### Task details:
Return every line of the listing that follows, unaltered.

### A few listings:
################

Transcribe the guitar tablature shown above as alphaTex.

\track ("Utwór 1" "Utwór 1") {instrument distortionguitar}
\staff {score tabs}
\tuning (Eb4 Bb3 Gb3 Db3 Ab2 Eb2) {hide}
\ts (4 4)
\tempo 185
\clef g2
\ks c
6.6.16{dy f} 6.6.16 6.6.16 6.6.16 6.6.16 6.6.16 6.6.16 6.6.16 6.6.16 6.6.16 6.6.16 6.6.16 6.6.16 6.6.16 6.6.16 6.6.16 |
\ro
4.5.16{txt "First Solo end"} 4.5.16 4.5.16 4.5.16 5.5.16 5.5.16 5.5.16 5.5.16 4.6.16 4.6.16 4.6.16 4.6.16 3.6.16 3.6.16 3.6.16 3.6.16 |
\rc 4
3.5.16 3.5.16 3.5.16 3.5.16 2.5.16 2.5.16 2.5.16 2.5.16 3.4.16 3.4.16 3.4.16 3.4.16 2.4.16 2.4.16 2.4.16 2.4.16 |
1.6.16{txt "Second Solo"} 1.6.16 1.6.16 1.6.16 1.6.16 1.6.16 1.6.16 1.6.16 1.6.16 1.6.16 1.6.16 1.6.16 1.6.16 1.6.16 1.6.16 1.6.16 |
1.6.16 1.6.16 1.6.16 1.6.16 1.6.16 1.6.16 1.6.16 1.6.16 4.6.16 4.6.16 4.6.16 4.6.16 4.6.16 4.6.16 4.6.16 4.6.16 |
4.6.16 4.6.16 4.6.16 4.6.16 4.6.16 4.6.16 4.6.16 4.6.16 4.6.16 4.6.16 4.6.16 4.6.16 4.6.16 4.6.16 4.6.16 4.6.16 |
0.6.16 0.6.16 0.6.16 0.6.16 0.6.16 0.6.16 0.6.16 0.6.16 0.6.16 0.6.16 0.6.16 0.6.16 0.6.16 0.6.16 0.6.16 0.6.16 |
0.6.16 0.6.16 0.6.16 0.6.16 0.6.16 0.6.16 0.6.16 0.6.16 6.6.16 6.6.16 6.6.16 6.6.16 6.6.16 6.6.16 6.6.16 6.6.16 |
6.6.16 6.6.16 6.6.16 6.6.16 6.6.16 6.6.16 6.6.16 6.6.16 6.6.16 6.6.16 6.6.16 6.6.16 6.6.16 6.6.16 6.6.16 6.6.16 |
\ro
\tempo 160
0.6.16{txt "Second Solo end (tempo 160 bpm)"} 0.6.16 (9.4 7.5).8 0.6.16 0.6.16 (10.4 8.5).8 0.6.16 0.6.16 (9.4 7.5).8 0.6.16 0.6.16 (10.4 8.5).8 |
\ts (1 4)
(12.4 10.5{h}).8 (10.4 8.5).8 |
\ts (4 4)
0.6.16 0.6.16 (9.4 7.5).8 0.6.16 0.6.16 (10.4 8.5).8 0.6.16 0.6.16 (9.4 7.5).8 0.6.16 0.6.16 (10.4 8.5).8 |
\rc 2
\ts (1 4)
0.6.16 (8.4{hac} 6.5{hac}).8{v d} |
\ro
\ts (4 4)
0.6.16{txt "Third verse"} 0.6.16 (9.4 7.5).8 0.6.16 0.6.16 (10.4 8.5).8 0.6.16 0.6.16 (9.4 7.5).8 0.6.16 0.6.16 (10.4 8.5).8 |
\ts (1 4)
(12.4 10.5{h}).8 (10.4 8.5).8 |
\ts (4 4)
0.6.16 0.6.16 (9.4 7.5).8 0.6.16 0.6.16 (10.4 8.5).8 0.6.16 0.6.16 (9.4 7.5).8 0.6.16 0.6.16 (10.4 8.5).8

################

### Exercise result:
Transcribe the guitar tablature shown above as alphaTex.

\track ("Utwór 1" "Utwór 1") {instrument distortionguitar}
\staff {score tabs}
\tuning (Eb4 Bb3 Gb3 Db3 Ab2 Eb2) {hide}
\ts (4 4)
\tempo 185
\clef g2
\ks c
6.6.16{dy f} 6.6.16 6.6.16 6.6.16 6.6.16 6.6.16 6.6.16 6.6.16 6.6.16 6.6.16 6.6.16 6.6.16 6.6.16 6.6.16 6.6.16 6.6.16 |
\ro
4.5.16{txt "First Solo end"} 4.5.16 4.5.16 4.5.16 5.5.16 5.5.16 5.5.16 5.5.16 4.6.16 4.6.16 4.6.16 4.6.16 3.6.16 3.6.16 3.6.16 3.6.16 |
\rc 4
3.5.16 3.5.16 3.5.16 3.5.16 2.5.16 2.5.16 2.5.16 2.5.16 3.4.16 3.4.16 3.4.16 3.4.16 2.4.16 2.4.16 2.4.16 2.4.16 |
1.6.16{txt "Second Solo"} 1.6.16 1.6.16 1.6.16 1.6.16 1.6.16 1.6.16 1.6.16 1.6.16 1.6.16 1.6.16 1.6.16 1.6.16 1.6.16 1.6.16 1.6.16 |
1.6.16 1.6.16 1.6.16 1.6.16 1.6.16 1.6.16 1.6.16 1.6.16 4.6.16 4.6.16 4.6.16 4.6.16 4.6.16 4.6.16 4.6.16 4.6.16 |
4.6.16 4.6.16 4.6.16 4.6.16 4.6.16 4.6.16 4.6.16 4.6.16 4.6.16 4.6.16 4.6.16 4.6.16 4.6.16 4.6.16 4.6.16 4.6.16 |
0.6.16 0.6.16 0.6.16 0.6.16 0.6.16 0.6.16 0.6.16 0.6.16 0.6.16 0.6.16 0.6.16 0.6.16 0.6.16 0.6.16 0.6.16 0.6.16 |
0.6.16 0.6.16 0.6.16 0.6.16 0.6.16 0.6.16 0.6.16 0.6.16 6.6.16 6.6.16 6.6.16 6.6.16 6.6.16 6.6.16 6.6.16 6.6.16 |
6.6.16 6.6.16 6.6.16 6.6.16 6.6.16 6.6.16 6.6.16 6.6.16 6.6.16 6.6.16 6.6.16 6.6.16 6.6.16 6.6.16 6.6.16 6.6.16 |
\ro
\tempo 160
0.6.16{txt "Second Solo end (tempo 160 bpm)"} 0.6.16 (9.4 7.5).8 0.6.16 0.6.16 (10.4 8.5).8 0.6.16 0.6.16 (9.4 7.5).8 0.6.16 0.6.16 (10.4 8.5).8 |
\ts (1 4)
(12.4 10.5{h}).8 (10.4 8.5).8 |
\ts (4 4)
0.6.16 0.6.16 (9.4 7.5).8 0.6.16 0.6.16 (10.4 8.5).8 0.6.16 0.6.16 (9.4 7.5).8 0.6.16 0.6.16 (10.4 8.5).8 |
\rc 2
\ts (1 4)
0.6.16 (8.4{hac} 6.5{hac}).8{v d} |
\ro
\ts (4 4)
0.6.16{txt "Third verse"} 0.6.16 (9.4 7.5).8 0.6.16 0.6.16 (10.4 8.5).8 0.6.16 0.6.16 (9.4 7.5).8 0.6.16 0.6.16 (10.4 8.5).8 |
\ts (1 4)
(12.4 10.5{h}).8 (10.4 8.5).8 |
\ts (4 4)
0.6.16 0.6.16 (9.4 7.5).8 0.6.16 0.6.16 (10.4 8.5).8 0.6.16 0.6.16 (9.4 7.5).8 0.6.16 0.6.16 (10.4 8.5).8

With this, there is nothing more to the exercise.